Another big plus is that most of the items were not behind glass, so you could get a good view.  And the museum has a very liberal photography policy, with made me happy.

And now for the tour…

The exhibition got off to a great start with this lovely creation by Charles Frederick Worth, 1888.  Think of it as the “before” photo.

And this silver creation would be the “after.”  There was no information on the maker, but it is a spectacular dress.

Click to enlarge

I thought this was a great idea – an assemblage of the typical things in an upper class lady’s wardrobe, circa 1900-1905.

A large case containing accessories had a great selection of stockings…

and gloves…

and handbags.

The notes pointed out that the game of golf had become so popular that it was often used to market items that may or may not have been used for the game.

I loved these socks, partly because I have a pair of gloves that have the same ruffled trim.  I don’t think I’ve ever seen a pair of 1920s anklets before.

Click to enlarge

Click to enlarge

The timeline was quite informative.

One of the highlights was this lovely dress from the Paris couture House of Doucet.

I’m sorry this shot of the details is so poor, but I had to show it anyway.  What looks like a black inset is actually gold mesh, now tarnished.

Click to enlarge

If there was a weakness in the exhibition, it was that there were only two garments from the 1920s.  There seems to be something missing between the last two garments; a dress from 1922-23 would have filled the gap.

There was an exhibit on WWI uniforms…

and clothing worn by suffragettes.

During these years, more and more women were attending college, and here we see three facets of the college woman’s wardrobe:  classroom, gym, and graduation.

The gymsuit is circa 1905.

Woman were also participating in sports, and so specialized clothing was becoming necessary.

The skirt has a hidden pocket in the lining at shin level that holds golfballs.  And note the sweater vest that is so similar to the one pictured on the muffler box shown above.

This was identified as a golf cape – a popular item for golf and for the college campus.

This 1890s sports sweater was one of my favorite items in the exhibition.

The pair of canvas tennis boots are the earliest pair of Keds I’ve ever seen.

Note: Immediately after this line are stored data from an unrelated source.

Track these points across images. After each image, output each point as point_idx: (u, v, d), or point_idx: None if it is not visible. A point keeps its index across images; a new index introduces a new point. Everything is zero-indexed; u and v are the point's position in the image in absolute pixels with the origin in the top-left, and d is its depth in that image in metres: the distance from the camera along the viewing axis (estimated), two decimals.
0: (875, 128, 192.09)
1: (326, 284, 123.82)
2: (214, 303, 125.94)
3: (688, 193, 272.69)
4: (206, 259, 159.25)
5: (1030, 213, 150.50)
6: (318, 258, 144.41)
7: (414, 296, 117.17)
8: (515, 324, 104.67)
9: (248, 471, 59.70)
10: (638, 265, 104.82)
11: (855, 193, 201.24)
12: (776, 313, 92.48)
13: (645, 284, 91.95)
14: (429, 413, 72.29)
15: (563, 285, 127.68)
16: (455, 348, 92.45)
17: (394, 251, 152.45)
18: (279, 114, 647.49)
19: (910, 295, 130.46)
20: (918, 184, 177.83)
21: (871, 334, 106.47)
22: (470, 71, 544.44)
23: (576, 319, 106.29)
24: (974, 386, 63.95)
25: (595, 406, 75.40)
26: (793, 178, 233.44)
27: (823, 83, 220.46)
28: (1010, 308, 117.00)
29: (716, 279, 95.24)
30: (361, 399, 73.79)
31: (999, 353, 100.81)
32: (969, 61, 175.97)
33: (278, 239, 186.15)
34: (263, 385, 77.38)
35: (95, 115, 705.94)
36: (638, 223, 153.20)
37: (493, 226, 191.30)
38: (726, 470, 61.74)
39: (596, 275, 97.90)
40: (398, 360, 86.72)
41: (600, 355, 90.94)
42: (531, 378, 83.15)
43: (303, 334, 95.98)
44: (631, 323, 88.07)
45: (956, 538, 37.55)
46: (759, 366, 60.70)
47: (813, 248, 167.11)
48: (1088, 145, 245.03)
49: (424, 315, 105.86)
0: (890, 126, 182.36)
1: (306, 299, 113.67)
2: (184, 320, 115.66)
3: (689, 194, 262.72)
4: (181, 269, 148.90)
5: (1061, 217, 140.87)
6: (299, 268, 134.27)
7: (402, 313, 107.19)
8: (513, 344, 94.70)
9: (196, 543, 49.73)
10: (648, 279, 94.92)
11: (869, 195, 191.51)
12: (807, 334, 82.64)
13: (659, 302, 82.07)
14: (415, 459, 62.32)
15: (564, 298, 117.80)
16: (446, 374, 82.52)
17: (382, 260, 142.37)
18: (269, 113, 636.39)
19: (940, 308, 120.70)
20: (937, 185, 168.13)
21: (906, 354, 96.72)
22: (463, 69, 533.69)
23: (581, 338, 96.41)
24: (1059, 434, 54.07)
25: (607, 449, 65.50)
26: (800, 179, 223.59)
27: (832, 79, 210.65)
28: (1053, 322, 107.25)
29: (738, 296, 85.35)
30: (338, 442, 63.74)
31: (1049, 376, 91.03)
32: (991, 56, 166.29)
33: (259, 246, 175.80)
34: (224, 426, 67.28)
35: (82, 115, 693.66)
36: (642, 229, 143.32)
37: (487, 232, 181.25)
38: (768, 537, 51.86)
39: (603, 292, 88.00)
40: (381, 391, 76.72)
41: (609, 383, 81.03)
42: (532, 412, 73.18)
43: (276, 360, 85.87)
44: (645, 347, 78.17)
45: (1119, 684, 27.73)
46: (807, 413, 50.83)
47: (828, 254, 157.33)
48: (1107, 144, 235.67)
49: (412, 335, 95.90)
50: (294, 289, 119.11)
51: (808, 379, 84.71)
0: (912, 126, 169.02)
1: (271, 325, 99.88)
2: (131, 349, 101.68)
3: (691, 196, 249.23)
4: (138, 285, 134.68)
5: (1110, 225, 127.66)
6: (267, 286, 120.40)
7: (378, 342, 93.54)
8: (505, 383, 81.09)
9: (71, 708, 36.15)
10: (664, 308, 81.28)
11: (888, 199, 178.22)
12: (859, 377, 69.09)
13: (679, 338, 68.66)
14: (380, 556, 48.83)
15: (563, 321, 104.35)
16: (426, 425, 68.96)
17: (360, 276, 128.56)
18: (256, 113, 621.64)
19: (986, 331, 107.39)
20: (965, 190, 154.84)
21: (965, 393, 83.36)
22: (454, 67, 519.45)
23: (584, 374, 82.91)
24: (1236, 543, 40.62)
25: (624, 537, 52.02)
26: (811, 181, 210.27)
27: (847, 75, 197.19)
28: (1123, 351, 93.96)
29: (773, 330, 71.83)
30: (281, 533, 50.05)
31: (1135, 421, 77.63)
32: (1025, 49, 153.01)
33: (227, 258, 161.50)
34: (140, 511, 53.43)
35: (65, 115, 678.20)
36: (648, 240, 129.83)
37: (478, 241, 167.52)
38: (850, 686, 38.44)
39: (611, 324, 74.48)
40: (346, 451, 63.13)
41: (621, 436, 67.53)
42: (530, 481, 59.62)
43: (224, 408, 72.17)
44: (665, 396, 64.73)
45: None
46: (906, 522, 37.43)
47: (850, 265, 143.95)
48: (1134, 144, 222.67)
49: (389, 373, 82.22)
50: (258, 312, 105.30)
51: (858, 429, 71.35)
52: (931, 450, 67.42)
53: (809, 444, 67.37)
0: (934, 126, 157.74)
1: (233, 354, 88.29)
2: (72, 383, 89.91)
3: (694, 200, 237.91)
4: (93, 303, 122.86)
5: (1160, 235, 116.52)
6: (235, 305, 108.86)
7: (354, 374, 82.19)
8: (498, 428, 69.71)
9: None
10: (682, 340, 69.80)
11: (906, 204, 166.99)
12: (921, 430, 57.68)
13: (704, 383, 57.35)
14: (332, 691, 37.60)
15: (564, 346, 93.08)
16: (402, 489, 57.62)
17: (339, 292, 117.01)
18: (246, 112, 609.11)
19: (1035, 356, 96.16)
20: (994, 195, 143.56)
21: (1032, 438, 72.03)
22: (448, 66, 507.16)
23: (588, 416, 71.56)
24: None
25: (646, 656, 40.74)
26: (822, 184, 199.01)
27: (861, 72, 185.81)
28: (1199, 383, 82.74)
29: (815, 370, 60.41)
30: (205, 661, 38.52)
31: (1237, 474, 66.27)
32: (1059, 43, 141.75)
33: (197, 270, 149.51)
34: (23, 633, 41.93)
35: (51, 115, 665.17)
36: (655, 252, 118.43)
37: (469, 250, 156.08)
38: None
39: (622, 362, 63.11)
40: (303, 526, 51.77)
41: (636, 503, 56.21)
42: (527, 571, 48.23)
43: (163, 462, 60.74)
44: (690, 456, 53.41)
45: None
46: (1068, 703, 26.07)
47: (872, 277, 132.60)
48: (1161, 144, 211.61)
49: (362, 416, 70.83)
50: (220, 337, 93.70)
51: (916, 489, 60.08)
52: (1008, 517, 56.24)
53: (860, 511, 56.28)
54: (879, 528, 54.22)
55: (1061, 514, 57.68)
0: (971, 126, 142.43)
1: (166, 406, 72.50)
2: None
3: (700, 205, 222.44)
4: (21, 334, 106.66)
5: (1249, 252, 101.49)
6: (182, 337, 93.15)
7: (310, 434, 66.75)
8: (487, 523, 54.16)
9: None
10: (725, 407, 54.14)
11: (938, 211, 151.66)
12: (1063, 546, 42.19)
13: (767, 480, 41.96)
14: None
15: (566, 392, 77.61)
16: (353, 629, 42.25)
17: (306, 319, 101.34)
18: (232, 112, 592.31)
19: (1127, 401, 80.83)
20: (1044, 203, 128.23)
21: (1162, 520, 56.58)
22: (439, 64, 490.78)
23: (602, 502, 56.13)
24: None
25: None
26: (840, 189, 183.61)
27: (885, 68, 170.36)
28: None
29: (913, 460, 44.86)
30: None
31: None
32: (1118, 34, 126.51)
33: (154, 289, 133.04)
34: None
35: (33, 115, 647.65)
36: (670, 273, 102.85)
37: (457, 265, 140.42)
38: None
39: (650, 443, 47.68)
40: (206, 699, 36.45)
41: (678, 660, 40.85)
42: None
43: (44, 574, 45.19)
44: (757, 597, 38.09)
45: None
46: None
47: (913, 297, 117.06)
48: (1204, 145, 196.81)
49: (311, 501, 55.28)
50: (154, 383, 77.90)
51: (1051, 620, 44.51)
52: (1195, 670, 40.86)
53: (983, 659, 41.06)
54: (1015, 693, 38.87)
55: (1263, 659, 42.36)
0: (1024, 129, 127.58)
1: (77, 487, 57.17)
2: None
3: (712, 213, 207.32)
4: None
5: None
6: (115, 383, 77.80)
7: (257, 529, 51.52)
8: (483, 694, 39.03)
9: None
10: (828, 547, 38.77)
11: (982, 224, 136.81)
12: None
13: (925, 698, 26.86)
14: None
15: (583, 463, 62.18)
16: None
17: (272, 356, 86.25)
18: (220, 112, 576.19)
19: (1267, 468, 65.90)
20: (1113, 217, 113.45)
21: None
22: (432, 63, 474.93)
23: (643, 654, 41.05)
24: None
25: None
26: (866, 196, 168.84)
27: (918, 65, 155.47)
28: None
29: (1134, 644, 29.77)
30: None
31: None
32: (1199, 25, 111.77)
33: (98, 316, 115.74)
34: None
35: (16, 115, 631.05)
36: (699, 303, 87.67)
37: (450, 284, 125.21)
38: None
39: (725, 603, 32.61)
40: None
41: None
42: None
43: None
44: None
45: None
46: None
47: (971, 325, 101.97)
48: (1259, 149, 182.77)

And finally, a nice riding habit and wool bathing suit.  I’m not so sure that it would have been a good idea to actually try to dive while wearing it though!

The DAR Museum is located on the corner of 17th Street and D Street.  It is open Monday through Saturday and there is also a fantastic history library and rooms decorated in historic styles.  Fashioning the New Woman will be open until August 31, 2013.